Pull every line containing the word "exported" from the records.

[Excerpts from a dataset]
|---|
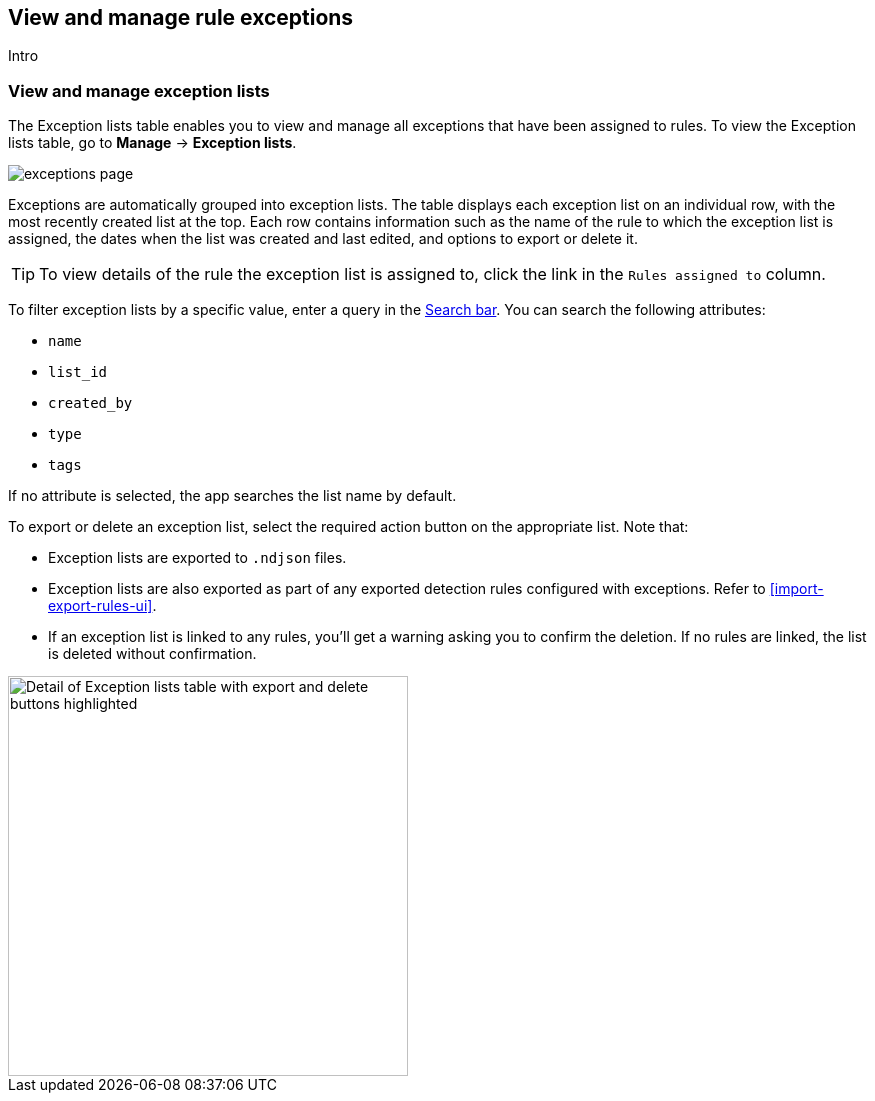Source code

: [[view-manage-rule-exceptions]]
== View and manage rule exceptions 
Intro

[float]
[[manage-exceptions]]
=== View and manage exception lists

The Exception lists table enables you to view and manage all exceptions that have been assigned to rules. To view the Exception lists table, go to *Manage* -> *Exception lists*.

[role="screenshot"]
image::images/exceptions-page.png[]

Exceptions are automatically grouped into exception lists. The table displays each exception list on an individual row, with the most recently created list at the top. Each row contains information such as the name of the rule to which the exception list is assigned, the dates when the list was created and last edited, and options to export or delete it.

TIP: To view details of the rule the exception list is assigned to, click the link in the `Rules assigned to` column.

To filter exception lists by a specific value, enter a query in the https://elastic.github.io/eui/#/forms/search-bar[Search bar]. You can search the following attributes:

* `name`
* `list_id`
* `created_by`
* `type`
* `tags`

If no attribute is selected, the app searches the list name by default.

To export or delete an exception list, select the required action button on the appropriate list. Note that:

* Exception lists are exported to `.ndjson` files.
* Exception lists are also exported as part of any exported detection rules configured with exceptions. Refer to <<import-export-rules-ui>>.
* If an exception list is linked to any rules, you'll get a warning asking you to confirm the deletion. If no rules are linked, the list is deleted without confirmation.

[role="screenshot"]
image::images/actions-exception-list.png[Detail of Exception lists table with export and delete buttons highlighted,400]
|---|
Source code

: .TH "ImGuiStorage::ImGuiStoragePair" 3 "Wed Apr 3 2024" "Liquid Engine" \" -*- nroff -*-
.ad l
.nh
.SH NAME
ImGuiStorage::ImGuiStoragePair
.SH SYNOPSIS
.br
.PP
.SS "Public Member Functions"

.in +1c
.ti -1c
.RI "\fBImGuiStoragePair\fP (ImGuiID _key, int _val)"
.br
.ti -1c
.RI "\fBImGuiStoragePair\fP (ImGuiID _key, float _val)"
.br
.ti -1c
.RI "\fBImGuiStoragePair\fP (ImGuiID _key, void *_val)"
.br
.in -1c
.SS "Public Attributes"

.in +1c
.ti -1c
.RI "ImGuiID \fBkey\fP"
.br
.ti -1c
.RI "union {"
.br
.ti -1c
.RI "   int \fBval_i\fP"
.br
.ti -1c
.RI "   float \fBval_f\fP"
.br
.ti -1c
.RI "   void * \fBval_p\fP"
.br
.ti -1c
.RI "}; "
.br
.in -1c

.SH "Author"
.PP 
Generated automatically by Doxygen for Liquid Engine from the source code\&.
|---|
Task output
* Exception lists are exported to `.ndjson` files.
* Exception lists are also exported as part of any exported detection rules configured with exceptions. Refer to <<import-export-rules-ui>>.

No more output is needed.